Recently I overheard a coach conferring
with a teacher about a lesson the teacher wanted to see modeled. “What I’d
really like to see,” she said, “is how to work with my stronger readers on the
reflection and interpretation questions similar to those on the DRA. Could you
work with a guided reading group on that?” The coach agreed and set a date for
the lesson.
I waited for more conversation to
happen, but none did. I thought the coach might probe for what specifically the
kids were having trouble with, or she might think aloud about how she could
address these higher-order skills in a guided reading group, how she might
model thinking aloud to the kids or think through which book to use. But none
of this happened – the conversation moved on to other kids in the class who
struggled.
Perhaps this coach and teacher will
meet again before the modeled lesson, but it made me realize that one of the
hardest parts of coaching, especially when we’re new to coaching, is
remembering that we’re not there to teach the students. We’re there to make our
teaching moves explicit to teachers. We have to make the implicit explicit, and
that’s not always easy.
Many of us are “unconsciouslycompetent” – we’ve been teaching effectively for so long that we’re no
longer conscious of why we do the things we do. We teach like we drive –
automatically, effectively, and unconsciously. Perhaps one solution is to
practice narrating our driving on the morning commute: “See what I did just
then? That truck up ahead put on its blinker to pull into the deceleration
lane, so I automatically glanced in my rearview mirror. I need to know how
close someone might be following me before I apply the brakes.”
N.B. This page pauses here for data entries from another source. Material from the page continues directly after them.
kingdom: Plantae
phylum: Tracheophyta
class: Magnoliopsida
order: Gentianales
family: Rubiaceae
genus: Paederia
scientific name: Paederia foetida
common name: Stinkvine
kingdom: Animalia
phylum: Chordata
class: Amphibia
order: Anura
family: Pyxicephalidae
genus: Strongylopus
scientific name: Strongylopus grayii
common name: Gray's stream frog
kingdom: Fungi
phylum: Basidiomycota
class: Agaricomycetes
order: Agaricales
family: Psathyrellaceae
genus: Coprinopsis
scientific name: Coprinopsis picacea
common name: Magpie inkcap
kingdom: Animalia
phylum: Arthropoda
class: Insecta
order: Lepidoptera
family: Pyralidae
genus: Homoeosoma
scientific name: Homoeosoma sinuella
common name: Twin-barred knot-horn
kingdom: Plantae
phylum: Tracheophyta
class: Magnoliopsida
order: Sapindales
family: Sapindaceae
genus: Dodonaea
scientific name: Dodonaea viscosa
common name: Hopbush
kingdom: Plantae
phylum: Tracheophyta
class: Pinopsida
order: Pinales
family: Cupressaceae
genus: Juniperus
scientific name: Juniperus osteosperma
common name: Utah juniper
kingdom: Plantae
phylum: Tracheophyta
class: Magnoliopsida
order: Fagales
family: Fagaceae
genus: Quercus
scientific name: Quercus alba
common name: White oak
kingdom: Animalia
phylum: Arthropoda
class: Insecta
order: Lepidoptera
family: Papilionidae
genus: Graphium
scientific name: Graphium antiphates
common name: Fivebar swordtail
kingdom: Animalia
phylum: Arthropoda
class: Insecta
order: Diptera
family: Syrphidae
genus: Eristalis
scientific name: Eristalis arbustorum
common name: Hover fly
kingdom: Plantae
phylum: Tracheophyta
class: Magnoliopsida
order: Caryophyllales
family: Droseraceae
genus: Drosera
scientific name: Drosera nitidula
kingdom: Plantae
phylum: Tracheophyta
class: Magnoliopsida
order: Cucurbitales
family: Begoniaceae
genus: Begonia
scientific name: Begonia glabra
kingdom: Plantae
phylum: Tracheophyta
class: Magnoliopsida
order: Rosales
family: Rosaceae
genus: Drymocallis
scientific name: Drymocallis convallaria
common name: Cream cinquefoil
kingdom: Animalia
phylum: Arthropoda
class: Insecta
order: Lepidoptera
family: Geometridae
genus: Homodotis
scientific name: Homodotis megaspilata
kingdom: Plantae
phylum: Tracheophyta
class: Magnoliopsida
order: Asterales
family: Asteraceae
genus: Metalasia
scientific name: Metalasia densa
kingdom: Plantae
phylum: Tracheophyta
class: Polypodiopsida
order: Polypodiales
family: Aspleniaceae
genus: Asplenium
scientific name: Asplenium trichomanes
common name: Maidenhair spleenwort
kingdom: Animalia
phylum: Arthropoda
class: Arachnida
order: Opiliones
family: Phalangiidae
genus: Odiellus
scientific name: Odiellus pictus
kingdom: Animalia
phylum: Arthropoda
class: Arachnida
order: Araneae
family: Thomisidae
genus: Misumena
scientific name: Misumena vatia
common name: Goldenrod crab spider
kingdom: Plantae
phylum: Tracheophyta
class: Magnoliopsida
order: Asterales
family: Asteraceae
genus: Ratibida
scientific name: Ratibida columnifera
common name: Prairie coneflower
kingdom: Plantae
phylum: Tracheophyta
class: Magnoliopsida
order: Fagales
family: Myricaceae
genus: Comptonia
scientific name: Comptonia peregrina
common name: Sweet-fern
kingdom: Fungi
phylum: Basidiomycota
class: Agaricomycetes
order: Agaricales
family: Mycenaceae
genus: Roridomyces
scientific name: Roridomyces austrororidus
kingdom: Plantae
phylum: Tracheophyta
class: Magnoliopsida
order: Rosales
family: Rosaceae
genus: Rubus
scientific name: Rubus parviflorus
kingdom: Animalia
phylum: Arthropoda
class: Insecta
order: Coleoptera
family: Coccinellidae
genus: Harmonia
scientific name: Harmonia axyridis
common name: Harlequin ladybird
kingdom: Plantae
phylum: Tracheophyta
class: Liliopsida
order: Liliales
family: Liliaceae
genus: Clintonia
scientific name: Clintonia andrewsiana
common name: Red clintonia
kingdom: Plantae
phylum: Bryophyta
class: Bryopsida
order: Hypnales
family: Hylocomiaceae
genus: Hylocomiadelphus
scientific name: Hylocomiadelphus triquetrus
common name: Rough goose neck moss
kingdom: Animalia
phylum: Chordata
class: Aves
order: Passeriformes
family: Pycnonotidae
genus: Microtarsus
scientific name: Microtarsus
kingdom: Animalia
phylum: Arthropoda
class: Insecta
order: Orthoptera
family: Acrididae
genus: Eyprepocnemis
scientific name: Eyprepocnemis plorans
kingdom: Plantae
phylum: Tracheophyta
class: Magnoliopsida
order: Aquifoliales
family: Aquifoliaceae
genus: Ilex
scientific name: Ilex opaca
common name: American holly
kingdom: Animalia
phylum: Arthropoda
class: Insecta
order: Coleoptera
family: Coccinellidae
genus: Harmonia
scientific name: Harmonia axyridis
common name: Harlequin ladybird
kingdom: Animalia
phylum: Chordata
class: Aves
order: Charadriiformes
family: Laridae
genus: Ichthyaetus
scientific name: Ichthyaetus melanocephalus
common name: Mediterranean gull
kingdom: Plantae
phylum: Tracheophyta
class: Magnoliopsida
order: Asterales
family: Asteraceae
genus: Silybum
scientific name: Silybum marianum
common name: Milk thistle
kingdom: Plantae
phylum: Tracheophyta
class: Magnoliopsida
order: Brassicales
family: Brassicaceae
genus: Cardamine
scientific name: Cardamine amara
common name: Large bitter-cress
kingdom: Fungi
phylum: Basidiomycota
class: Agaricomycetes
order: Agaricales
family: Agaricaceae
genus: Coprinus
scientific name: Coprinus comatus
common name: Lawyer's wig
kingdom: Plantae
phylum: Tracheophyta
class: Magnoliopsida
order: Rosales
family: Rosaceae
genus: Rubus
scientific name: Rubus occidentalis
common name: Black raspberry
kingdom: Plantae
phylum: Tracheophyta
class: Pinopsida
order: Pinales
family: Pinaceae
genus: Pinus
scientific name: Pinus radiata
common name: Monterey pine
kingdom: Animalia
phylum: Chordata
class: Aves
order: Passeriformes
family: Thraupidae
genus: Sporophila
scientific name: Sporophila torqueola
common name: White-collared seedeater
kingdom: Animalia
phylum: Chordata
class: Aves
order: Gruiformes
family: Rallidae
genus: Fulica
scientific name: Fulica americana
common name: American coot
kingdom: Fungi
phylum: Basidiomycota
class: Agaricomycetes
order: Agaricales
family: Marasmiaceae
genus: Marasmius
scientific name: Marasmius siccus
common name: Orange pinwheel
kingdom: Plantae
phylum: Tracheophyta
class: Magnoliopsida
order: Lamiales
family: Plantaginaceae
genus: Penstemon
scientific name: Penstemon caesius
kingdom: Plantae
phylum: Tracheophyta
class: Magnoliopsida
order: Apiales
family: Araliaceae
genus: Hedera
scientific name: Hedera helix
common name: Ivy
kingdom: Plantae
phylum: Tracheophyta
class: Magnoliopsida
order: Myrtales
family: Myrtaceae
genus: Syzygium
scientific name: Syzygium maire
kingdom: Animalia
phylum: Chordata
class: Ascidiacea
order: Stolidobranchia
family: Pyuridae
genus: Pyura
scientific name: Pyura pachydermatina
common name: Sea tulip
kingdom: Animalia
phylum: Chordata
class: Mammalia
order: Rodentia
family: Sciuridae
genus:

In the classroom this might mean
saying, while modeling a reading conference, “At this point, I’m deliberately ignoring
the minor oral reading errors I hear in order to keep the focus of the
conference on comprehension. Otherwise I run the risk of overwhelming the
student with too many teaching points.” These types of automatic, subconscious
decisions are what highly-effective teachers do, but if we don’t lift them to a
conscious level then some teachers may continue to be left in the dark.
Effective coaching makes implicitly
good teaching explicit. It’s about sharing our thinking in the midst of the
acts of teaching. That includes sharing the thinking that goes into planning
instruction, the myriad small moves that happen in the course of a lesson, and the
reflection after a lesson is complete. As coaches, we must move beyond
unconscious competence into becoming reflectively competent.